Extrait =>
-*-

Limitations non opposables aux tiers

Tant dans la SA que dans la SRL, les statuts peuvent limiter ce pouvoir de représentation, par exemple, à certains actes (par exemple, un administrateur n’est compétent individuellement que pour les opérations d’achats) ou à certains montants (par exemple, un administrateur n’est compétent individuellement que pour les opérations à concurrence d’un montant de €100000,00 ).

Une telle limitation n’est pas opposable aux tiers, même si elle est publiée. Cela signifie que la société sera quand même valablement engagée si un administrateur visé dans les exemples précités a effectué une opération de vente ou a réalisé un achat pour un montant supérieur à €100000,00 .

L’administrateur en question aura toutefois enfreint les règles internes de la représentation externe et sera sanctionné pour ce motif (responsabilité de l’administrateur, révocation de son mandat).

Où trouver les informations pertinentes?

La société représentée trouvera évidemment toutes les informations pour déterminer qui est compétent pour représenter la société, dans ses statuts et dans son processus décisionnel interne conforme au droit des sociétés.

Pour les tiers, les Annexes du Moniteur belge constituent la principale source d’informations.

-*-

Entrées de données enregistrées:
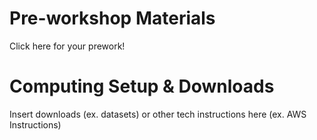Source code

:# Pre-workshop Materials
Click here for your prework!

# Computing Setup & Downloads
Insert downloads (ex. datasets) or other tech instructions here (ex. AWS Instructions)

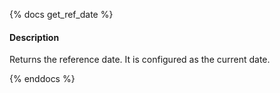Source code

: {% docs get_ref_date %}

#### Description

Returns the reference date. It is configured as the current date.

{% enddocs %}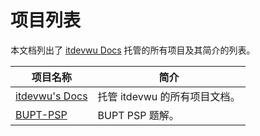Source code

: # 项目列表

本文档列出了 [itdevwu Docs](/) 托管的所有项目及其简介的列表。

| 项目名称 | 简介 |
| --- | --- |
| [itdevwu's Docs](/docs) | 托管 itdevwu 的所有项目文档。 |
| [BUPT-PSP](/BUPT-PSP) | BUPT PSP 题解。 |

-*-

Travail demandé =>
Les affirmations suivantes sont-elles conformes à l'extrait ? Pour chacune, répondez par oui ou par non et citez les mots décisifs du texte.
1. Une limitation statutaire du pouvoir de représentation devient opposable aux tiers dès qu'elle est publiée.
2. L'administrateur qui dépasse une telle limitation s'expose à la révocation de son mandat.
3. Pour les tiers, les Annexes du Moniteur belge sont la principale source d'informations.

Résultat de l'exercice =>
1. Non : « Une telle limitation n’est pas opposable aux tiers, même si elle est publiée. »
2. Oui : « sera sanctionné pour ce motif (responsabilité de l’administrateur, révocation de son mandat) »
3. Oui : « Pour les tiers, les Annexes du Moniteur belge constituent la principale source d’informations. »